Ce dimanche, des manifestations ont eu lieu à Niamey contre la présence militaires française. Les militants de la société civile y voient une violation de la souveraineté du Niger.
C’est un repli qui n’a pas la cote. En juin 2021, Emmanuel Macron avait annoncé la fin de l’opération Barkhane « sous sa forme actuelle ». Il s’agissait alors, en réalité, de faire du Niger un relais essentiel de l’action de la France au Sahel au moment où les relations franco-maliennes se dégradaient. En février dernier, la ministre française des Armées, Florence Parly, s’était alors rendue au Niger pour discuter avec le président Mohamed Bazoum de « l’évolution du dispositif de Barkhane au Sahel ». Deux mois plus tard, les députés nigériens votaient en faveur d’un texte autorisant le déploiement de forces étrangères sur le territoire, particulièrement les forces françaises.
Mais ce dimanche, les populations nigériennes ont montré qu’elles n’étaient pas aussi favorables que leurs dirigeants à un déploiement des soldats français sur leur territoire. Plusieurs centaines de personnes, selon l’AFP, ont manifesté de façon pacifique dans les rues de Niamey. Au menu de la mobilisation, des slogans hostiles à la France et favorables à la Russie. « Il y a des slogans anti-français parce que nous exigeons le départ immédiat de la force Barkhane au Niger qui aliène notre souveraineté et qui est en train de déstabiliser le Sahel », a résumé à l’agence de presse française l’un des responsables du Mouvement M62, à l’origine de la manifestation, Seydou Abdoulaye.
Mohamed Bazoum, le dernier véritable allié de Paris ?
Environ 3 000 militaires français sont toujours déployés dans le Sahel. Ils se sont, en partie, repliés au Niger. Depuis son arrivée au pouvoir, le chef de l’État nigérien défend mordicus les décisions françaises au Sahel. Il avait notamment déclaré être « totalement désolé de la campagne qui est menée contre » la France et affirmait être « sûr que le jour où les Français plieront bagage à Gao (au Mali, ndlr), ce sera le chaos ! ». Il avait alors accepté de pousser ses députés à voter un texte en faveur de l’accueil des militaires français.
Pourtant, au moment de son élection, Mohamed Bazoum minimisait la menace terroriste au Niger, qu’il considérait différente du Nigeria ou du Mali. « Au Niger, ce sont juste des bandits qui rançonnent la population. Ils sont dans des stratégies de survie économique et non de conquête territoriale pour établir un califat et y administrer des musulmans. À mon avis, le Boko Haram du Niger est très différent de celui du Nigeria », assurait-il. Pourtant, selon un rapport d’Amnesty International, le contexte sécuritaire est tendu au Niger. Dans la région de Tillabéri, zone frontalière avec le Mali et le Burkina Faso, l’ONG a recensé de nombreux meurtres.

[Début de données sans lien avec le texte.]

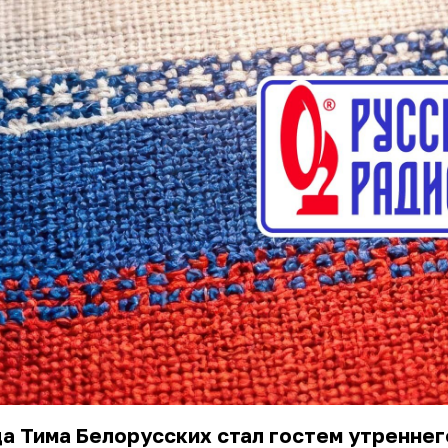
да
Тима Белорусских
стал гостем утреннег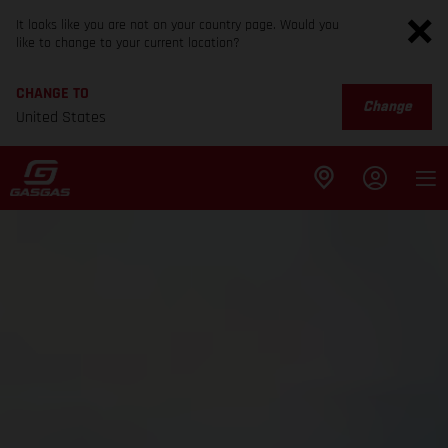
It looks like you are not on your country page. Would you
like to change to your current location?
CHANGE TO
Change
United States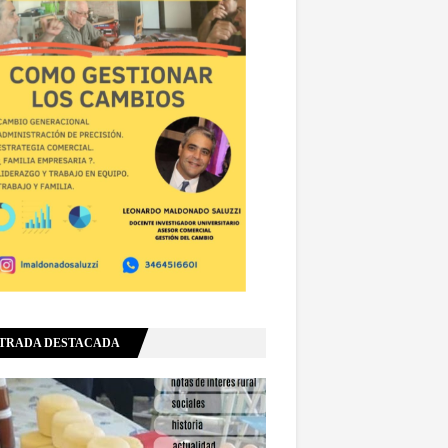
TRADA DESTACADA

Un contexte délicat pour le président nigérien
Bazoum a donc décidé de se poser en partenaire privilégié de la France. « Avec la rapide dégradation des relations entre la France et le Mali et le coup d’État au Burkina, Niamey est aujourd’hui devenu un passage obligé pour le redéploiement militaire français », résume Idrissa Abdourahmane, chercheur nigérien au centre d’études africaines de Leiden, aux Pays-Bas.
« La position du président nigérien, aujourd’hui considéré comme l’allié privilégié de la France, est très délicate dans le contexte actuel, car les jihadistes pourraient décider de lui faire payer son engagement auprès de Paris », affirme un autre chercheur, Jean-Vincent Brisset, pour qui « une recrudescence d’attaques pourrait contribuer à accroître le sentiment antifrançais et donc potentiellement le risque de coup d’État ».
Outre les slogans hostiles à la France, les manifestants de dimanche ont d’ailleurs voulu également montrer qu’ils étaient en désaccord avec la politique de Mohamed Bazoum. Ils protestaient en effet aussi contre le coût de la vie au Niger. Il n’est pas certain que cette alliance militaire avec Paris redore le blason du président nigérien.